There are many articles by others out there for getting going with Rust on baremetal, and with Rustup it's now easy to cross compile from your Dev computer to the tartget device.
fosho. Will look into those, but I guess my question is if it's worth practicing some development for embedded devices in rust to switch jobs or if most are still using C and I shouldn't waste the time.
EDIT: if anyone can answer this that would be so awesome :)!
Compared to C, the number of employers looking for rust developers is so close to 0 that it's essentially a rounding error.
I really like rust, and I think it's worth learning, but it is definitely in the early adopter stage and not something that has really made a dent in the embedded industry, let alone taken over.
Yeah, if you're looking for employment opportunities today, or in the next couple of years, learn C.
That said, if you want to be a better C programmer (and you already know C): learn and write Rust, and figure out what sorts of things you can't write in Rust and why. Once you learn how to make the Rust compiler's safety checks pass without it yelling at you all the time, you'll know how to write good code in a similar language without the safety checks.
I'll second my sibling comment in saying that C (and C++!) will be around for a long time, and is epically easier to get hired with if you're trying to break into the industry.
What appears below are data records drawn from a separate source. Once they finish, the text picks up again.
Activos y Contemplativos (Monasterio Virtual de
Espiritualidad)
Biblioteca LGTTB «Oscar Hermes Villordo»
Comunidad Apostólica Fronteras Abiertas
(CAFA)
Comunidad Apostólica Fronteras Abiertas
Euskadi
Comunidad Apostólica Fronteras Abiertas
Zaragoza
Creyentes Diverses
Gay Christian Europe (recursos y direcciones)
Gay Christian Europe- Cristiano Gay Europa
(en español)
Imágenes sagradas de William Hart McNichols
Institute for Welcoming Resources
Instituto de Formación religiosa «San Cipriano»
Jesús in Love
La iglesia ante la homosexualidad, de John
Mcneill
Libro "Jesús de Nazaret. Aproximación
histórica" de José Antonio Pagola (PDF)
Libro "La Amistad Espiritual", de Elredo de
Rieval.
The C ecosystem just has too many advantages at this point (i.e. not just existing code but also number of supported platforms, etc.).
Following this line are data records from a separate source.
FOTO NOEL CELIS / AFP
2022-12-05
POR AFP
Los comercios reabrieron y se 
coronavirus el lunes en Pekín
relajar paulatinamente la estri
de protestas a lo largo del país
Also, a significant fraction of embedded code is going to be "unsafe" Rust by definition: drivers performing volatile load/stores on memory mapped hardware. In those scenarios, defect mitigation techniques are a matter of system architecture (MPUs, pre-empting deadline-based task schedulers) rather than being language-specific. Arguably even Rust provides you with no protection against the most devious bugs (memory barrier usage, cache-DMA interactions).
The machine is ultimately unsafe. Rust's strength is to be able to encapsulate that unsafety to be a small part of your code, and have most of your code be safe. This is even true in an embedded or osdev context, though the percentage is higher than in an application context.
There are many articles by others out there for getting going with Rust on baremetal, and with Rustup it's now easy to cross compile from your Dev computer to the tartget device.